Caching in Web Applications


Modern web applications consume large amounts of data, and it's not uncommon for a page to generate as many as 50 SQL queries. WordPress is particularly known for this. Multiply this amount by a growing number of visitors, and you often get an overtaxed database, and sluggish site performance. This results in a poor experience for the users.

The rise of distributed memory caching systems has allowed web applications to substantially improve performance by storing frequently requested data in memory which in turn reduces the number of database requests required.
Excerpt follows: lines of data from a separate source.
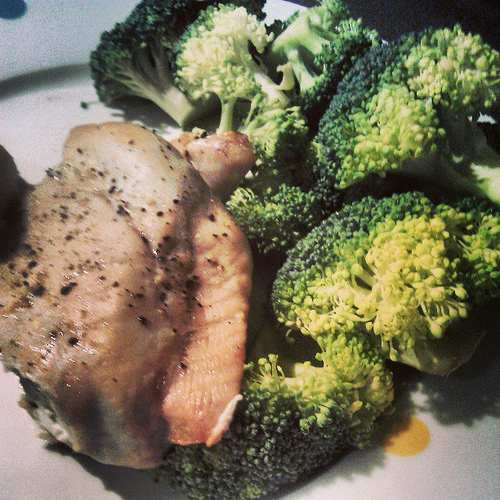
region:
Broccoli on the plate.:
[289, 225, 476, 372]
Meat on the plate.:
[31, 158, 238, 475]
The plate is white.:
[0, 19, 113, 131]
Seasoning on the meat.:
[41, 212, 205, 364]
Read-heavy applications benefit the most from implementing a cache layer.

Cache is faster than a database

In the terms of performance, we're always waiting for one of four things: CPU, memory, network, or disk.

Caching systems store data in memory where access times are many orders of magnitude faster than magnetic or solid state disk drives.

  • Main memory: 60-120ns (nanoseconds)
  • Solid-state disk: 10-100μs (microseconds)
  • Rotational disk: 5-10ms (milliseconds)

The cache acts as a temporary data-store and serves as the first lookup location by the application. Here's how it works:

Scenario 1: Cache Hit

Data is in the cache and isn't expired

  1. Application requests data from the cache.
  2. Cache returns the data to the application.

Over time, the cache hit ratio can climb north of 90%.

Scenario 2: Cache Miss

Data is not in the cache or is expired

  1. Application requests data from the cache.
  2. Cache doesn't have the requested data, so returns a null.
  3. Application requests and receives the data from the database.
  4. Application populates the cache with the new data.

Local Memory Caching

Of course, that's fine when we're running a standalone application on a single server.  But what happens when we've got services spread across multiple servers? They cannot access local memory on the app server. The distributed nature of caching systems allows you to fetch the data from anywhere.

Distributed In-Memory Caches

Redis and Memcached are the most widely used distributed caching systems today.  They are both open-source and can be installed on any supported server. They serve as in-memory, key-value NoSQL data stores, although Redis can be more accurately described as a data structure store.  

What code changes are required?

  • Every write operation (SQL INSERTs and UPDATEs) will be performed in both database and cache layer.
  • Every read operation will be performed in cache layer, and will fall back to database in case it is not found in cache.

Cache Expiration

If the data we are caching changes over time, we can set an expiration interval for the cached item. We could also manually clear the cache when a change occurs.

Sensitive Data

Any type of sensitive data like passwords, social security numbers, credit card numbers is best left outside of cache. Adding it to the cache creates an additional attack vector which could lead to compromise of the data.